Dans le monde sans en être

La charité de ne pas donner ?

Faut-il donner aux pauvres ? La question peut paraître bizarre, surtout en ce temps de Carême et pourtant elle a fait débat autour d’une bonne table entre amis (catholiques). Voici quelques éléments de réflexion sur ce sujet, nécessitant encore quelques développements pour être pleinement pertinents.

Donner gratuitement : le plancher de la charité ?

Donner à celui qui en a besoin, cela peut sembler le minimum minimorum de la charité chrétienne. Et pourtant, cela n’est ni simple ni évident. En effet, qui n’a jamais eu ces respects humains devant la main qui se tend : “Que va-t-on penser de moi si je lui donne ?”; “Est-ce que je lui donne assez ?”; “Que va-t-il faire de ce que je lui donne ?” …

Mais, la charité ne s’intéresse pas seulement à la simple condition matérielle de la personne : elle doit prendre tout sa condition humaine, corporelle et spirituelle. Dès lors, donner serait un acte limité et ne serait pas “totalement” charitable.

Pourquoi ? Si je ne fais que donner à une personne, je ne l’incite pas à développer son être : ne suis-je pas en train de le maintenir dans une condition de dépendance ? Est-ce que je ne l’incite pas à rester dans un état d’assistanat qui n’est pas conforme à sa dignité de personne humaine ?
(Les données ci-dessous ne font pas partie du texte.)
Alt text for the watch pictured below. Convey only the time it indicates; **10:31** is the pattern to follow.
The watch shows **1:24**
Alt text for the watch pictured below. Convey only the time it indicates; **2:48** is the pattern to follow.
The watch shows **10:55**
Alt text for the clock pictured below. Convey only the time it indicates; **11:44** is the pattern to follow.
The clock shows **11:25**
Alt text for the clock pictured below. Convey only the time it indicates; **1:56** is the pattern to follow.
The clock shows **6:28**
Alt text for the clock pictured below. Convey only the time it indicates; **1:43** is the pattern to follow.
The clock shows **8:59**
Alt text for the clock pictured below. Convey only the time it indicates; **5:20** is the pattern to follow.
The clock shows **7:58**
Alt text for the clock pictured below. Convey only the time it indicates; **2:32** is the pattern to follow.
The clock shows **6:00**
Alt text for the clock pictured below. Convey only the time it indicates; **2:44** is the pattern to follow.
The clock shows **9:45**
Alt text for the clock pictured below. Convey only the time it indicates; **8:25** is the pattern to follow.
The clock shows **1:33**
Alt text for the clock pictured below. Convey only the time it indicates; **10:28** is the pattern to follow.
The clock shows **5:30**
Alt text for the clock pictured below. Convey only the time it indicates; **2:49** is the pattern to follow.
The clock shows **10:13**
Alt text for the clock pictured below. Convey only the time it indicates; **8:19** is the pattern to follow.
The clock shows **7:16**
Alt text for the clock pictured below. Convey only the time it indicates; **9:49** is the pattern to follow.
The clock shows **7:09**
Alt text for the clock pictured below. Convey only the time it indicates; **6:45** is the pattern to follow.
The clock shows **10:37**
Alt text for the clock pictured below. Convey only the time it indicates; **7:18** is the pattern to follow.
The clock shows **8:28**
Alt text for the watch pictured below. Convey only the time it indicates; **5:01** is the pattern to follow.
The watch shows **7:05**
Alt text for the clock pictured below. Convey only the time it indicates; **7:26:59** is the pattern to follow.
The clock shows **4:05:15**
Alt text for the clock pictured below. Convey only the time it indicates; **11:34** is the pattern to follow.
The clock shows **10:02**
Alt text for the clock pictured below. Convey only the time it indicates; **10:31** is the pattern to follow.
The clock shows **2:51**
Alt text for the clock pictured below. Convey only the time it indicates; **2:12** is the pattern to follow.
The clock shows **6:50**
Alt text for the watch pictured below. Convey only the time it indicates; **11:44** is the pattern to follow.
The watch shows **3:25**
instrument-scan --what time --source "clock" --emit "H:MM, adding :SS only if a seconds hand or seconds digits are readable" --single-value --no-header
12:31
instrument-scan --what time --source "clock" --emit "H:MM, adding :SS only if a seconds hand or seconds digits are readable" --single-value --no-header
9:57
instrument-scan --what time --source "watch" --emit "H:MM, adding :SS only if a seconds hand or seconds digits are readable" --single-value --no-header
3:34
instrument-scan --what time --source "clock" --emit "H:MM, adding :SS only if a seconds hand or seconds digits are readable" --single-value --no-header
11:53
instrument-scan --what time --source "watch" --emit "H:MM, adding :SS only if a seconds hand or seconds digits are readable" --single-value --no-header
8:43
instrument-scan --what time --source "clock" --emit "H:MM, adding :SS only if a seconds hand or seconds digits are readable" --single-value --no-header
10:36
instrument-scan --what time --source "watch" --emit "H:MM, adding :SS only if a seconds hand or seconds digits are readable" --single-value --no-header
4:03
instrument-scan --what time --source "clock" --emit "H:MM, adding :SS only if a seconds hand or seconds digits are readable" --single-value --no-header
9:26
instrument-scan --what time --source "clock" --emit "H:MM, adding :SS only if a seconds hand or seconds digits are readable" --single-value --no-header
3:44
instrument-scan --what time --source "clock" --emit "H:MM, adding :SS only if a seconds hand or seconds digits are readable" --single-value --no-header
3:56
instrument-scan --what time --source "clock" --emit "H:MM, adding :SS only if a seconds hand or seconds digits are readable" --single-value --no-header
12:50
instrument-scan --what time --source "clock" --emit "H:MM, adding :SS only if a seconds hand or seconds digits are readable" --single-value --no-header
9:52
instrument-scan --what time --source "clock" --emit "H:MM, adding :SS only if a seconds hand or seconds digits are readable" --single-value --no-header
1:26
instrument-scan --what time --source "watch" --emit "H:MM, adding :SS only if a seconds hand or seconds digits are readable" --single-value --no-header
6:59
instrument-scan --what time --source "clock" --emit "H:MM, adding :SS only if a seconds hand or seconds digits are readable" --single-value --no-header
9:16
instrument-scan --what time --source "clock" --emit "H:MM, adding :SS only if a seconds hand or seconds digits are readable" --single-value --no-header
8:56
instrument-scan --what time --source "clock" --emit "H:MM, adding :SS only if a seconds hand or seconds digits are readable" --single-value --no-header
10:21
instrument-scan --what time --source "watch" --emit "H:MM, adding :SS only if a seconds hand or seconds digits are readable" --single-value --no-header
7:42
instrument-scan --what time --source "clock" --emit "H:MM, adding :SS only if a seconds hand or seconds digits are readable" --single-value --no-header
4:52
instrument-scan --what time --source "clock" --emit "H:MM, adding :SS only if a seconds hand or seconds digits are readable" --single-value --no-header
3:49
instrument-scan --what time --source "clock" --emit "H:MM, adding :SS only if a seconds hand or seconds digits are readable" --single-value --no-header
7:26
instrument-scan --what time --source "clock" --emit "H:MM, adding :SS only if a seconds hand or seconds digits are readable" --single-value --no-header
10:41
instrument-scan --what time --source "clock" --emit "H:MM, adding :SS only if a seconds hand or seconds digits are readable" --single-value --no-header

Mais, si je m’interdit de donner lorsque les conditions ne sont pas réunies, est-ce que je ne refuse pas à un pauvre, un juste acte de miséricorde ?

Le don gratuit est quelque chose qui revient dans toute la Sainte-Écriture comme étant l’acte du juste et du sage par excellence. Ainsi l’Ecclésiastique :

Mon fils, ne refuse pas au pauvre sa subsistance et ne fais pas languir le miséreux.
Ne fais pas souffrir celui qui a faim, n’exaspère pas l’indigent.
Ne t’acharne pas sur un cœur
exaspéré, ne fais pas languir après ton aumône le nécessiteux.
Ne repousse pas le suppliant durement éprouvé, ne détourne pas du pauvre ton regard.
Ne détourne pas tes yeux du nécessiteux, ne donne à personne l’occasion de te maudire.
 (Si, 4, 1-5)

Le don au pauvres est inscrit jusque dans le Deutéronome :

Quand tu lui donnes [au pauvre], tu dois lui donner de bon cœur, car pour cela Yahvé ton Dieu te bénira dans toutes tes actions et dans tous tes travaux.
Certes, les pauvres ne disparaîtront point de ce pays ; aussi je te donne ce commandement : Tu dois ouvrir ta main à ton frère, à celui qui est humilié et pauvre dans ton pays.
 […] Tu te souviendras que tu as été en servitude au pays d’Égypte et que Yahvé ton Dieu t’a racheté : voilà pourquoi je te donne aujourd’hui cet ordre. (Dt, 15, 10-15)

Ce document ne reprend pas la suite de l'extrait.